A l’inverse des petits enfermeurs militants qui n’ont pas les moyens de leurs grandes ambitions autoritaires, le sommet de l’Etat avait –lui– juré craché (oups) que les militaires déployés dans le cadre de l’opération Résilience allaient essentiellement s’occuper d’humanitaire. De toute façon, ils n’ont pas de pouvoir de police judiciaire pour dresser des amendes, assuraient les préfets la main sur le cœur, juste celui de te shooter les jambes dans le meilleur des cas. De fait, ils patrouillent Famas en bandoulière autour des « objectifs sensibles » définis dans chaque Zone de Défense, ici des pharmacies ou là des zones commerciales « sous tension » qui risquent d’être pillées, quand il ne s’agit pas d’infrastructures critiques ou d’entrepôts industriels. Apparemment, les cambrioleurs et autres saboteurs d’unité nationale n’attendront pas tous les calendes grecques pour agir, selon les projections du pouvoir. De plus, les militaires de Résilience sont dores et déjà coordonnés avec gendarmerie et polices pour patrouiller les rues plus ou moins désertes et faire respecter le confinement.
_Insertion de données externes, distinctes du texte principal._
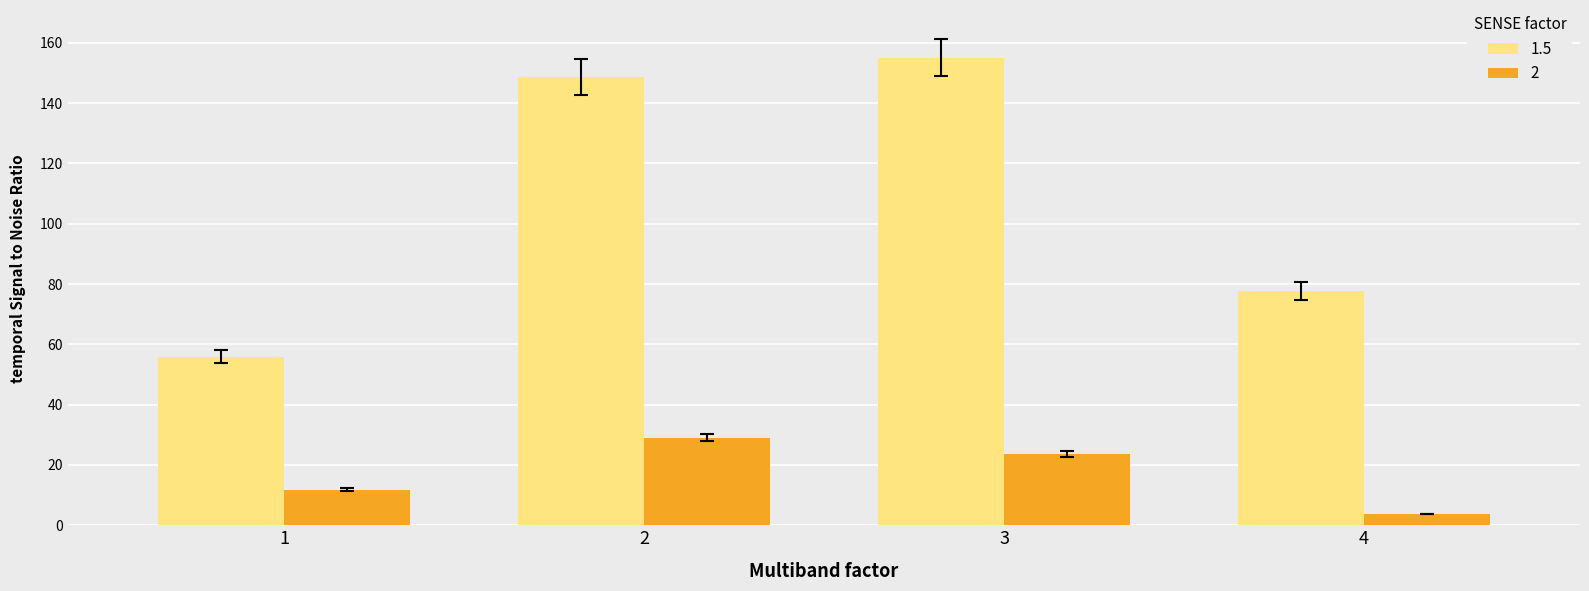

Does the chart contain stacked bars?

No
Quant à leurs 8500 collègues en armes de Sentinelle, dont une partie n’assure plus seulement des gardes fixes mais s’est remise à patrouiller de façon plus visible et pas uniquement aux abords des gares, ils effectuent par exemple des barrages routiers mixtes avec les gendarmes pour contrôler les attestations de déplacement, comme nous le vante L’Union de Reims ce 10 avril, photo champêtre à l’appui. Comment est-on passé d’un dispositif officiellement « anti-terroriste » comme Sentinelle à de banals contrôles diffus et quotidiens de véhicules par ces mêmes assassins en uniforme sur des checks-points, sinon en assimilant les potentiels réfractaires au confinement à des empoisonneurs qui veulent « nuire à la vie d’autrui », soit à de potentiels terroristes de masse ? Ou comment renverser les rôles et les responsabilités entre spécialistes du terrorisme d’Etat qui bombardent, empoisonnent (si les bombes à uranium appauvri vous disent quelque chose) et massacrent de façon indiscriminée des populations entières aux quatre coins de la planète au nom du profit et des intérêts géostratégiques, et des individus qui n’entendent pas abdiquer leurs bribes de liberté formelle et d’auto-organisation face à un nouveau virus dont l’Etat a décidé que le Grand Confinement était le seul remède.
Ailleurs encore, dans la lignée de dispositifs comme les Chasseurs Vigilants de l’Oise créé en 2018 (« Nous serons un peu les RG des campagnes » déclarait alors son Président), un préfet comme celui de Seine-et-Marne s’est permis de réquisitionner le 3 avril par arrêté nombre de petits larbins qui collaboraient déjà avec lui, chasseurs et garde-chasse mais aussi agents de l’Office Français de la Biodiversité (OFB) et de l’Office National des Forêts (ONF), afin de patrouiller chemins de halage, lacs ou domaines forestiers de 10h à 17h. Bien qu’il ait dû manger son képi à glands dorés le 9 avril et retirer son arrêté préfectoral sous la pression, cela donne tout de même une idée claire à la fois du besoin étatique de compléter l’utilisation de ses joujoux technologiques (drones et autres hélicos à caméras thermiques) par du petit personnel au sol plus abondant, et de la limite qu’ils rencontrent : celle de tous les individus qui s’adaptent au Grand Confinement pour déjouer ses pièges et continuent de se promener au soleil… ou sous la lune, et pas seulement pour faire du jogging. Un peu partout, l’ONF continue d’ailleurs son sale travail de flics de la forêt, comme le 9 avril en Savoie où ses agents ont mené une patrouille mixte par drone au col de La Lattaz avec la gendarmerie de Chambéry. Les uns connaissent bien sentiers, chemins de randonnée et lieux escarpés, les seconds maîtrisent la technologie.
Cultiver l’imprévu est donc plus que jamais une qualité indispensable par les temps qui courent. Que ce soit pour saisir l’occasion de se faire un peu d’argent, avec ces 17% de domiciles désertés par des parisiens fortunés, ou avec tous ces commerces fermés, comme le dénonçait BFM le 2 avril en pointant les 22 cambriolages en quatre jours sur la région parisienne : « Ces cambriolages concernent aussi bien des épiceries, des pharmacies, des restaurants ou encore des bureaux de tabac… Les méfaits ont le plus souvent lieu la nuit, entre 22 heures et 6 heures du matin, les cambrioleurs profitant du fait que très peu de monde se trouve désormais dans les rues, confinement oblige. » Ou que ce soit pour approfondir la guerre sociale, naturellement.